Data Structures is one of the core concepts of Computer Science and many other technologies and advanced concepts implement them in some way. Knowing Data Structures are essential to advancing understanding of Computer Science in general and learning them is one the best investments made in case of pursuing a career in Computer Science. So, what are Data Structures and why are they important?
To begin with, Data Structures is a way of organizing data in a way that enables various operations to be performed more efficiently, for example insertion, deleting, updating, searching, etc. As the amount of data is growing constantly and exponentially, handling the data effectively is vital. Here is the case when Data Structures come into play. Data Structures give various options to take depending on the arisen case. A case maybe to implement efficient searching, deleting, storing big amounts of data, or all the mentioned operations simultaneously. Hence, choosing the right data structure may give big advantages in terms of time and memory usage.

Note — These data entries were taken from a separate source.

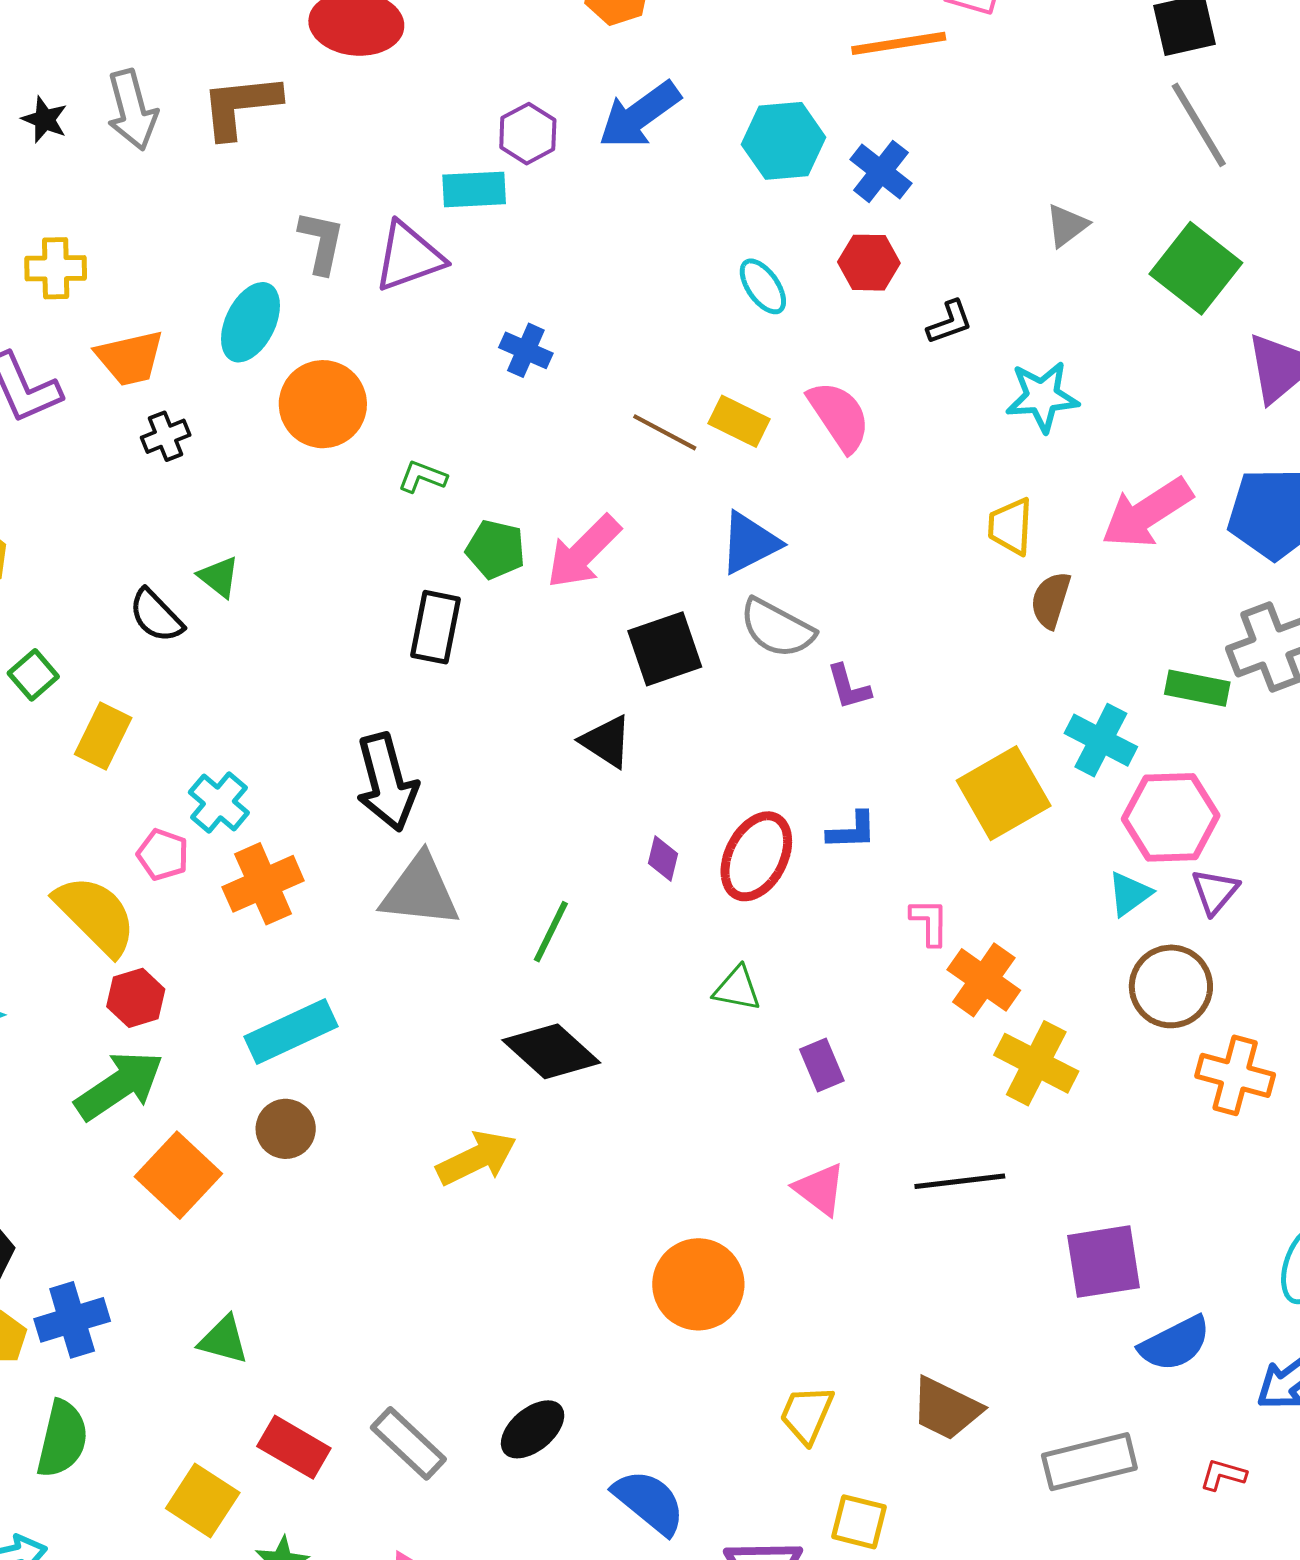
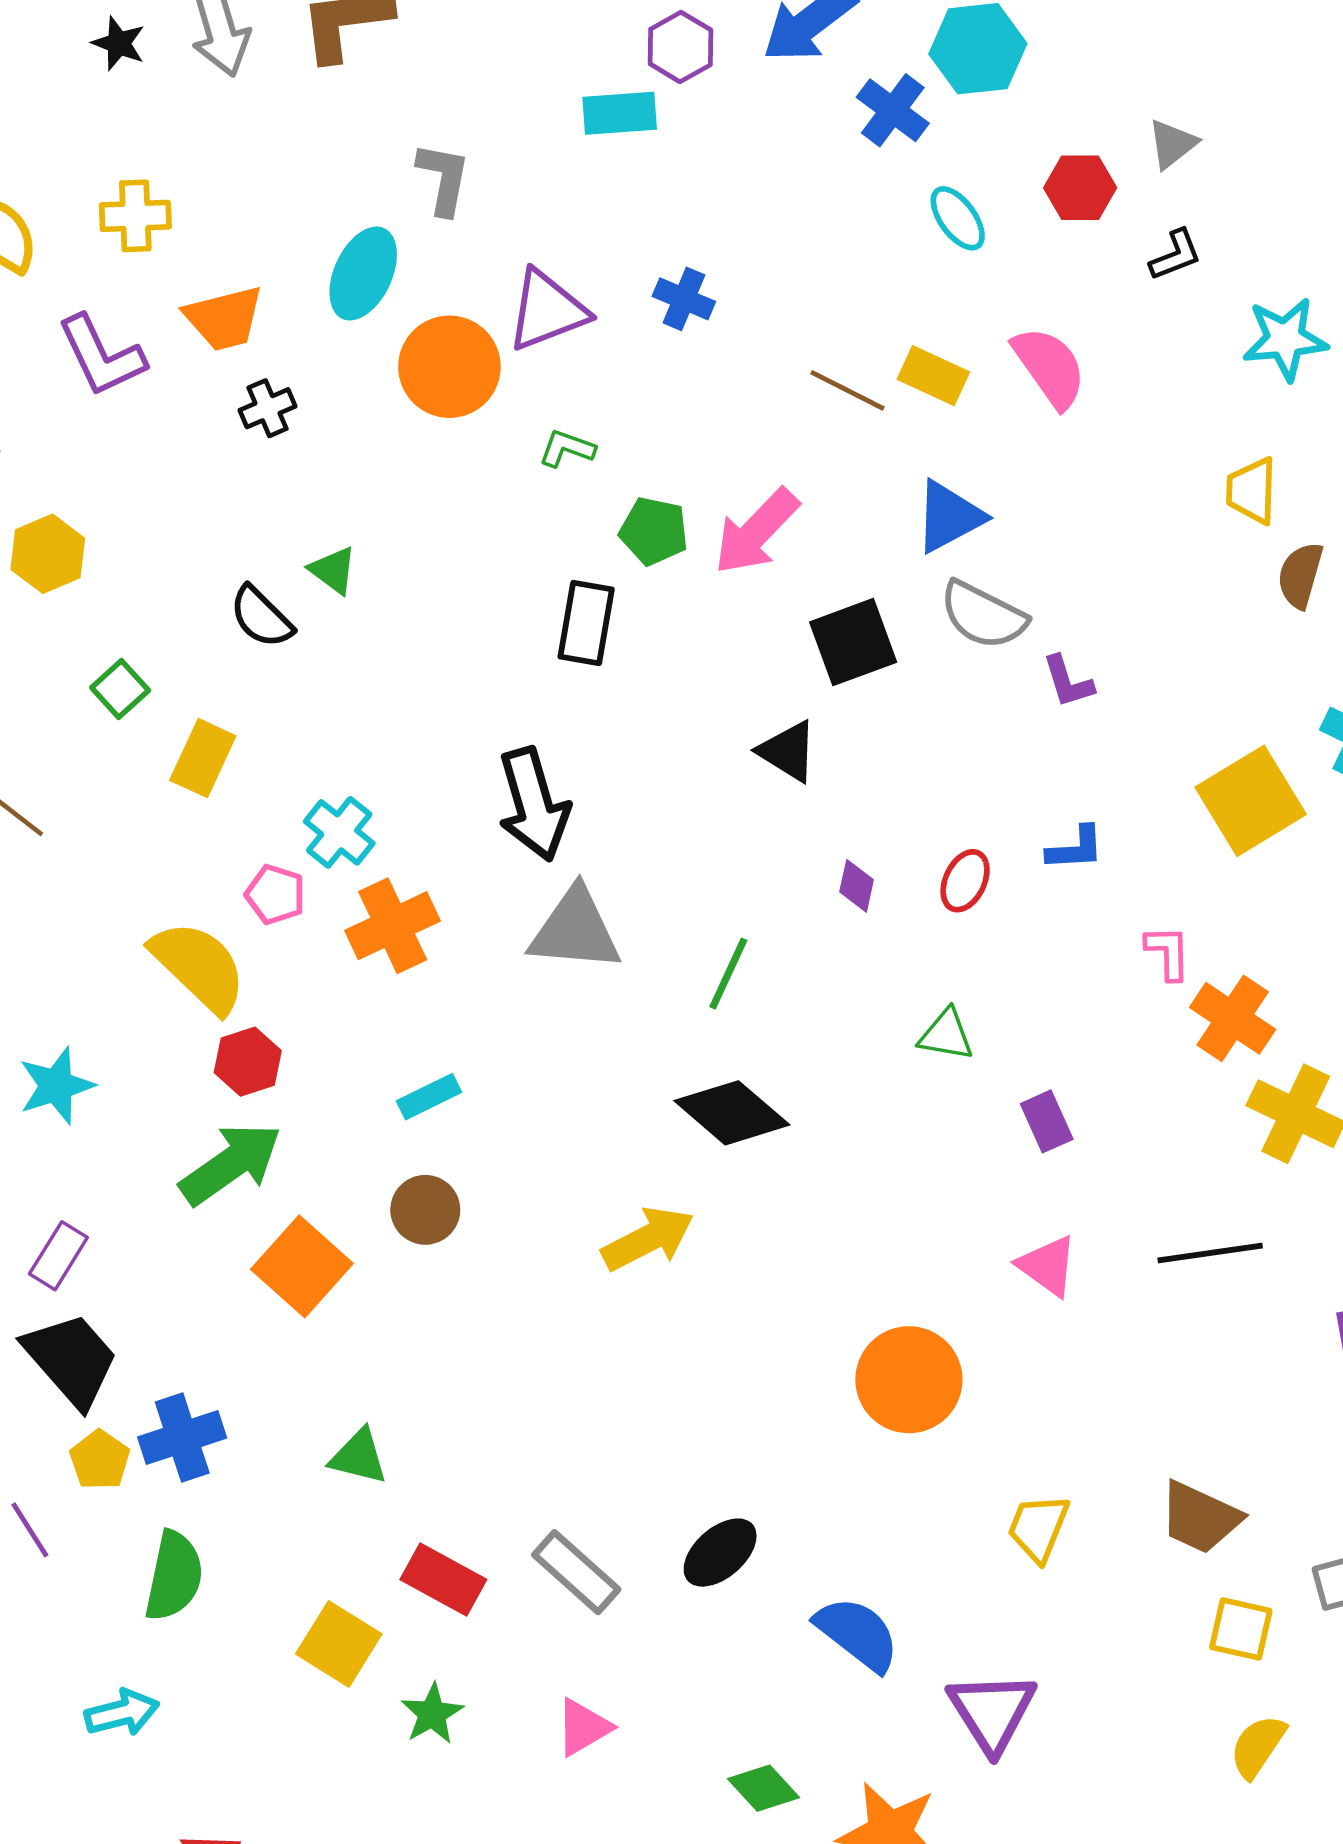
blue cross: (881, 171) -> (893, 110), moved
gray triangle: (1067, 225) -> (1172, 144), moved
purple triangle: (409, 257) -> (547, 310), moved
red ellipse: (756, 856) -> (965, 881), size x0.6
cyan rectangle: (291, 1032) -> (429, 1097), size x0.6
yellow square: (859, 1522) -> (1241, 1629), moved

Data Structures basically consist of two main types:
Linear Data Structures — LinkedList, Array, Stack, Queue
Non-linear Data Structures — Tree, Binary Tree, Heap, Graph
Linear Data Structures are data structures that are formed linearly and linked to each other. Arrays, Stacks and Queues are common examples of Linear Data Structures.

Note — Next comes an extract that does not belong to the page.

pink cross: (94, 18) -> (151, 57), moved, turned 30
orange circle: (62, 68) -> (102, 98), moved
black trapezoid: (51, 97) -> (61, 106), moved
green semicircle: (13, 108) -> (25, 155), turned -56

Non-linear Data Structures are mainly tree-based data structures. As the name says, these data structures have a structure similar to a tree. On each level there is a node that may or may not have child nodes. Trees are one of the fundamental data types and commonly applied since they provide efficient and fast operations of searching, deleting and insertion.
This is a short guide to Data Structures and in the next series of posts most of the Data Structures will be discussed, starting from the basic ones to more advanced.